Após megaoperação contra o tráfico, Alexandre de Moraes cobra explicações e gera tensão política no Rio

JUSTIÇA

O ministro do Supremo Tribunal Federal (STF), Alexandre de Moraes, desembarcou no Rio de Janeiro nesta segunda-feira (3) e foi direto ao Centro Integrado de Comando e Controle para se reunir com o governador Cláudio Castro.

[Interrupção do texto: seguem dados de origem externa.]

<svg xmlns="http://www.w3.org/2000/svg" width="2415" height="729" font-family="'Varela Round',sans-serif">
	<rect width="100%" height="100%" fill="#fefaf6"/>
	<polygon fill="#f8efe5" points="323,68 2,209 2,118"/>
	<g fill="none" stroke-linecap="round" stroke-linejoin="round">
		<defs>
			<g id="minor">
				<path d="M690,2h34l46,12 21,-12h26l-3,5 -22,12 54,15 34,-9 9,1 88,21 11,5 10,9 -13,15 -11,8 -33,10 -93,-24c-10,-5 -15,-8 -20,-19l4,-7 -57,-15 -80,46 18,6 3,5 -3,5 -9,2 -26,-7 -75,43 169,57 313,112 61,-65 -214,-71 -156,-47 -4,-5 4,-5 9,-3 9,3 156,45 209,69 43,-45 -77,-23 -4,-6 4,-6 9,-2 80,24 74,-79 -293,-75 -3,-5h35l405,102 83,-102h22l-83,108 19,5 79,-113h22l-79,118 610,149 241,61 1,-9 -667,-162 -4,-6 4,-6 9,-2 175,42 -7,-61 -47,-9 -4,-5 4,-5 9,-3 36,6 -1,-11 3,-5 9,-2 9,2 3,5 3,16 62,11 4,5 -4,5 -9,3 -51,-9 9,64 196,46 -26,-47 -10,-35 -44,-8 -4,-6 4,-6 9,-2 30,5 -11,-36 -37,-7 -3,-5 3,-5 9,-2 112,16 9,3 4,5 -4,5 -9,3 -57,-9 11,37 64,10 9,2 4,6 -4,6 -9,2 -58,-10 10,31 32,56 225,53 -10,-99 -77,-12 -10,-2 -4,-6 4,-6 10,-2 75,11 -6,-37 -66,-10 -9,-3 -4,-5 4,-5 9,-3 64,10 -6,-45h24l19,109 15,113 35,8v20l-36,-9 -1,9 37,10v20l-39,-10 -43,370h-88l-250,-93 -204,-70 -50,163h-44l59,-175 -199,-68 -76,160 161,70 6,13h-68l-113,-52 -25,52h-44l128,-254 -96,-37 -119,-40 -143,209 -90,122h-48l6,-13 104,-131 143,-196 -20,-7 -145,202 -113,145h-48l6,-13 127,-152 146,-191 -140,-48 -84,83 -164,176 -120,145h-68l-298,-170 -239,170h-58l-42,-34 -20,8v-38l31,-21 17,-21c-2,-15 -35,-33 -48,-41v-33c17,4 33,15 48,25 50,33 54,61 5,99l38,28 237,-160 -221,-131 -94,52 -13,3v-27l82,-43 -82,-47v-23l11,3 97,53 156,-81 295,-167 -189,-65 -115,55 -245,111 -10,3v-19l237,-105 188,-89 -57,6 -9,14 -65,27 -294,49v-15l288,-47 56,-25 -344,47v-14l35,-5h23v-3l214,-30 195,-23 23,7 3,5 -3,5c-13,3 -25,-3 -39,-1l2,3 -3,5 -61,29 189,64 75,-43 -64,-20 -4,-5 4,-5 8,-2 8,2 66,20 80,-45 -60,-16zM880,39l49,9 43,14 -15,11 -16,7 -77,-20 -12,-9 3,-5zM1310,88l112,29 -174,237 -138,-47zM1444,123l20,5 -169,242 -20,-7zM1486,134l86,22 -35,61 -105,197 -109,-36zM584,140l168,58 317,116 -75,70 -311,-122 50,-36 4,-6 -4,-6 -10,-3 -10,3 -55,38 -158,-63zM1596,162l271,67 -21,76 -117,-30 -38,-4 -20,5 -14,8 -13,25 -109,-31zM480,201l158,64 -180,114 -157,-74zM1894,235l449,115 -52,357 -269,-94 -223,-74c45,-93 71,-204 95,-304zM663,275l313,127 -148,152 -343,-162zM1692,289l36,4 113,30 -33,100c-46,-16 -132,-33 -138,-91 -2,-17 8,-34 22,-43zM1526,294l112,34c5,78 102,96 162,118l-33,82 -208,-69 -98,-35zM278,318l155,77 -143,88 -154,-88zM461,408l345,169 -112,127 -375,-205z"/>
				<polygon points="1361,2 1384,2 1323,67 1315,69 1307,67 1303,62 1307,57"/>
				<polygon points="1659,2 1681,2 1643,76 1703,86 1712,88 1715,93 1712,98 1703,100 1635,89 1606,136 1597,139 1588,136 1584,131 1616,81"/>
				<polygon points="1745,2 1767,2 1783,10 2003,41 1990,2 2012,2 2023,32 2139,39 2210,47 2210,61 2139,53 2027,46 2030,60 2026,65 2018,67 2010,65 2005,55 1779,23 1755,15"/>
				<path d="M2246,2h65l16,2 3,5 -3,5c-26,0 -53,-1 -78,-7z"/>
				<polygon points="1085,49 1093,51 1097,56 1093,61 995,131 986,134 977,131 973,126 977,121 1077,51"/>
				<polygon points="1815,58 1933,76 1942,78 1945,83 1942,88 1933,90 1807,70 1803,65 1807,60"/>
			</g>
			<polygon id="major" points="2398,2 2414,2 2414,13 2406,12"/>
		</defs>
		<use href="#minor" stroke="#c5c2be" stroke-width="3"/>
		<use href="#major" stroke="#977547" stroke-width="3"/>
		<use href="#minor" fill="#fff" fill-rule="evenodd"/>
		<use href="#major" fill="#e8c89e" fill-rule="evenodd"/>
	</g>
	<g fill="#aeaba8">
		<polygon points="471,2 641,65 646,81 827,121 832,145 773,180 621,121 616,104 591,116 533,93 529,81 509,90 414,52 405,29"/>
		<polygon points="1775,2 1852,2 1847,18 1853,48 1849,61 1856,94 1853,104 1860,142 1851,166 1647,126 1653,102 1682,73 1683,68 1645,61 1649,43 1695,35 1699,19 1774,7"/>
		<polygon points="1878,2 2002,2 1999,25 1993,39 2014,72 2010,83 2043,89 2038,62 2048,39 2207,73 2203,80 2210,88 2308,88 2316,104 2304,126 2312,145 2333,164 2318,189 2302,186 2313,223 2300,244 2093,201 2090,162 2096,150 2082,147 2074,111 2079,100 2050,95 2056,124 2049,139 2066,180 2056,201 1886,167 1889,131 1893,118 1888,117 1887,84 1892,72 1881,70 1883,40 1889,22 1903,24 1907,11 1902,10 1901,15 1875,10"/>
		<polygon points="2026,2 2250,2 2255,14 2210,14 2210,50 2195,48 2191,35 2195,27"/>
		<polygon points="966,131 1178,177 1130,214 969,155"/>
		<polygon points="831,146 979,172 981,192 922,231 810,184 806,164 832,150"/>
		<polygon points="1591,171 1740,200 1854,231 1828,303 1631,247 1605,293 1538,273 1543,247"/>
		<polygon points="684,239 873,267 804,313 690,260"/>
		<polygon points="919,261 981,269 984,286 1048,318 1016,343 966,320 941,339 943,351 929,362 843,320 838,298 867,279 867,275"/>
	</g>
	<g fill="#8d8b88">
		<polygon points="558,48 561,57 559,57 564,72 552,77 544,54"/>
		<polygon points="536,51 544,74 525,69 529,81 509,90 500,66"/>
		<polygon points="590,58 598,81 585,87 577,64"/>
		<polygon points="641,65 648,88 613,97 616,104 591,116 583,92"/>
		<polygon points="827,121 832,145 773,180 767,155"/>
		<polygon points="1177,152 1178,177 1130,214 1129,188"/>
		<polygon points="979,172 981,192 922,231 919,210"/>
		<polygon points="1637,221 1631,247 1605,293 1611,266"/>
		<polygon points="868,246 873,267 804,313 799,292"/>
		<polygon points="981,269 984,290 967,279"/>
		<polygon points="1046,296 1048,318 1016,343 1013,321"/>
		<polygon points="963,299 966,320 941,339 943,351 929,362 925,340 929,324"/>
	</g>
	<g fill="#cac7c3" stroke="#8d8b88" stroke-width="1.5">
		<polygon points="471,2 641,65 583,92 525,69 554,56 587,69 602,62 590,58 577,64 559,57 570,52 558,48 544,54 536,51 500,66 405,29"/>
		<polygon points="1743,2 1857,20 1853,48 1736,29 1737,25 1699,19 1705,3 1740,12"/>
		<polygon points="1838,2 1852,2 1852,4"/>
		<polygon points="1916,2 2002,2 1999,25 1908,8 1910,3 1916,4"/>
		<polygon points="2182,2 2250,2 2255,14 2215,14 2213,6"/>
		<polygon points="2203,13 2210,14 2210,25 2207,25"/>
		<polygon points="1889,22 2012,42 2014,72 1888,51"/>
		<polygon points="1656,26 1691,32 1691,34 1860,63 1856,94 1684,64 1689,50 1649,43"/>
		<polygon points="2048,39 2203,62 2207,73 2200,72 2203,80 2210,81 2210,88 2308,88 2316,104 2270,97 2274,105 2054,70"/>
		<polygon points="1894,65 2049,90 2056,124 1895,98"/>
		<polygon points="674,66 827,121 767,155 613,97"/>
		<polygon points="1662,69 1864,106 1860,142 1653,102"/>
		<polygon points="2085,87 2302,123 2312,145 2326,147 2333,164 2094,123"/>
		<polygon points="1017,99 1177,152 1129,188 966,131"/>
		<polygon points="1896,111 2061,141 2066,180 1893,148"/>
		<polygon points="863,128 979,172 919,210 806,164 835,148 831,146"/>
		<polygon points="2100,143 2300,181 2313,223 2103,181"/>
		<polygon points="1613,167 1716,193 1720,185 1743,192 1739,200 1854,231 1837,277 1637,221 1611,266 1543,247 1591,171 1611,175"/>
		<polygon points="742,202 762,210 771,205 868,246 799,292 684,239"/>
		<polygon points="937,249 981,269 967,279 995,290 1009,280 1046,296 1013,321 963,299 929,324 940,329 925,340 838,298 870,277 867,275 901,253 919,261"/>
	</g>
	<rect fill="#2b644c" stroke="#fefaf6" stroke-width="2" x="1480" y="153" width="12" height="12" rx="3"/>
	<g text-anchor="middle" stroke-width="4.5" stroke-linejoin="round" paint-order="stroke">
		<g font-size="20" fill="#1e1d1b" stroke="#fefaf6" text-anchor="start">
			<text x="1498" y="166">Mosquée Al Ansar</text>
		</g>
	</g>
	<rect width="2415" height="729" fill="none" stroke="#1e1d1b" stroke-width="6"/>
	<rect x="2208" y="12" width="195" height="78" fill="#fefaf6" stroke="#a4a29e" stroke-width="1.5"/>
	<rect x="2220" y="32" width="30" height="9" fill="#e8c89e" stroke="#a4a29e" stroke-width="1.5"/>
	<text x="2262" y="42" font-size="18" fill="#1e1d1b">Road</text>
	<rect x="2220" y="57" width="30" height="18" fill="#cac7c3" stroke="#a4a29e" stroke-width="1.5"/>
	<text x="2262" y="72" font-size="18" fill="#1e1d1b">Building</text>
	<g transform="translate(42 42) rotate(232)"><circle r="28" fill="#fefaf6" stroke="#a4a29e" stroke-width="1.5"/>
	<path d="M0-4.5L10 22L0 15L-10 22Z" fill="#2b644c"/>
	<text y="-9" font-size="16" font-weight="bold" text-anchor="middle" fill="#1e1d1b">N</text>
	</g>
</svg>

A visita ocorreu logo após a megaoperação policial nos complexos da Penha e do Alemão, que resultou em 121 mortes, entre elas quatro policiais. A ação, segundo o governo estadual, teve como alvo principal o Comando Vermelho, uma das facções mais violentas do país.

Durante o encontro, Moraes cobrou explicações detalhadas, exigiu transparência nas investigações, uso efetivo das câmeras corporais e um plano de reocupação das áreas dominadas pelo tráfico. A reunião foi descrita por fontes próximas como tensa, com o ministro adotando um tom de cobrança firme, quase como se estivesse questionando a própria legitimidade da operação.

Para observadores, a presença do ministro no Rio parece reforçar um clima de desconfiança do STF em relação às forças de segurança, mesmo quando elas atuam dentro dos limites do estrito cumprimento do dever legal. Há quem veja nessa movimentação uma tentativa de interferência política em ações de combate ao crime organizado, num momento em que o Estado tenta retomar o controle de territórios dominados por facções.

Organizações de direitos humanos classificaram a operação como “a mais letal da história do país” e pedem apuração rigorosa das mortes. Já o governador Cláudio Castro reafirmou que a ação foi conduzida dentro dos princípios da legalidade e da proporcionalidade.

🔹 O STF segue acompanhando o caso de perto.
🔹 Alexandre de Moraes declarou que nenhuma ação estatal pode ultrapassar os limites da lei.
🔹 Enquanto isso, parte da sociedade observa com estranheza o tom da visita — e se pergunta se o rigor do ministro recai sobre o crime ou sobre quem o enfrenta.